从条目开头起，到包含“text_box Optimized protocol”的那一行为止，原样照录这些行，首尾两行均包括在内。

- **所给材料**:

________________

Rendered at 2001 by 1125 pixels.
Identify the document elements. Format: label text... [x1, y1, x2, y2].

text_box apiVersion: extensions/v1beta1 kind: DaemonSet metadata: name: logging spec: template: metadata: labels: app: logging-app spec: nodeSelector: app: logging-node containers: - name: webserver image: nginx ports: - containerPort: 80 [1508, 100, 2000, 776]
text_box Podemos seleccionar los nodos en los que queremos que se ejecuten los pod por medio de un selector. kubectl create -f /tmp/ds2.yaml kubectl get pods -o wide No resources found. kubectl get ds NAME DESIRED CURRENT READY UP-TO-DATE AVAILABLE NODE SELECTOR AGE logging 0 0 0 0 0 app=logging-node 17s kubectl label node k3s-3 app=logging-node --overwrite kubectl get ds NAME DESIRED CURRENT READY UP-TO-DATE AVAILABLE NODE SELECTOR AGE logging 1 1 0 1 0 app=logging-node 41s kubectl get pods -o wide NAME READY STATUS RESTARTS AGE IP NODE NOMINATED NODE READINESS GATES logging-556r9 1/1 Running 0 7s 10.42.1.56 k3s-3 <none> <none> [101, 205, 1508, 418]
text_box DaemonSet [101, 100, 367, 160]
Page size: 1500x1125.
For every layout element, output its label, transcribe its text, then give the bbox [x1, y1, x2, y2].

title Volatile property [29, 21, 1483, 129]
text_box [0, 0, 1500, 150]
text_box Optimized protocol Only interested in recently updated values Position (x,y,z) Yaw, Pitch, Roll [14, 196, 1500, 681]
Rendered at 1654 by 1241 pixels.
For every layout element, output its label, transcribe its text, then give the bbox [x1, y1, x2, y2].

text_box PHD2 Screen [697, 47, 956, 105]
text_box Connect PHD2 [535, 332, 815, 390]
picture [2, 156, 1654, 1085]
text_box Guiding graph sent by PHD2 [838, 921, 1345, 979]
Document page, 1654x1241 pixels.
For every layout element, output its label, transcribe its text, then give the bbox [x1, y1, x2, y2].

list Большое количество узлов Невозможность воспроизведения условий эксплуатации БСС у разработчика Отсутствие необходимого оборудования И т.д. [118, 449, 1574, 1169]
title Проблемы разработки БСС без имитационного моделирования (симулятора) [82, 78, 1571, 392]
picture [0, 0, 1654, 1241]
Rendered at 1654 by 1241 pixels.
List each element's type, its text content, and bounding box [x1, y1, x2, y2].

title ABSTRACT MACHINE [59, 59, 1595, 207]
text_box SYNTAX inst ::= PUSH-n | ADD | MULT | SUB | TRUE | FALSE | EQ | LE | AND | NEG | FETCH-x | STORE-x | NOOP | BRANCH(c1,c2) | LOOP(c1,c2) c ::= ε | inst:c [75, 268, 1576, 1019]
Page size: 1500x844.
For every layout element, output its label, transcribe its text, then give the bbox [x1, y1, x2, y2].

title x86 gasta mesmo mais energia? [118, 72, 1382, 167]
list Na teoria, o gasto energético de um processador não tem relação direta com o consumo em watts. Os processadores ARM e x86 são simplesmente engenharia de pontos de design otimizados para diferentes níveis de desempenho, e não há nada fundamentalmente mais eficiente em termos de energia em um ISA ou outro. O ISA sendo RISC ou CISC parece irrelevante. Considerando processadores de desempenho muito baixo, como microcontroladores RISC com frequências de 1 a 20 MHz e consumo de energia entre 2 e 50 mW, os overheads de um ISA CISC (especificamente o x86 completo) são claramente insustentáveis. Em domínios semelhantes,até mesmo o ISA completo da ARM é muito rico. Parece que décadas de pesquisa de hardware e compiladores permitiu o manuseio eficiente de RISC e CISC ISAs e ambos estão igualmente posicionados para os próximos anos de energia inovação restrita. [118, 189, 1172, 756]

________________

- **习题解答**:
Rendered at 2001 by 1125 pixels.
Identify the document elements. Format: label text... [x1, y1, x2, y2].

text_box apiVersion: extensions/v1beta1 kind: DaemonSet metadata: name: logging spec: template: metadata: labels: app: logging-app spec: nodeSelector: app: logging-node containers: - name: webserver image: nginx ports: - containerPort: 80 [1508, 100, 2000, 776]
text_box Podemos seleccionar los nodos en los que queremos que se ejecuten los pod por medio de un selector. kubectl create -f /tmp/ds2.yaml kubectl get pods -o wide No resources found. kubectl get ds NAME DESIRED CURRENT READY UP-TO-DATE AVAILABLE NODE SELECTOR AGE logging 0 0 0 0 0 app=logging-node 17s kubectl label node k3s-3 app=logging-node --overwrite kubectl get ds NAME DESIRED CURRENT READY UP-TO-DATE AVAILABLE NODE SELECTOR AGE logging 1 1 0 1 0 app=logging-node 41s kubectl get pods -o wide NAME READY STATUS RESTARTS AGE IP NODE NOMINATED NODE READINESS GATES logging-556r9 1/1 Running 0 7s 10.42.1.56 k3s-3 <none> <none> [101, 205, 1508, 418]
text_box DaemonSet [101, 100, 367, 160]
Page size: 1500x1125.
For every layout element, output its label, transcribe its text, then give the bbox [x1, y1, x2, y2].

title Volatile property [29, 21, 1483, 129]
text_box [0, 0, 1500, 150]
text_box Optimized protocol Only interested in recently updated values Position (x,y,z) Yaw, Pitch, Roll [14, 196, 1500, 681]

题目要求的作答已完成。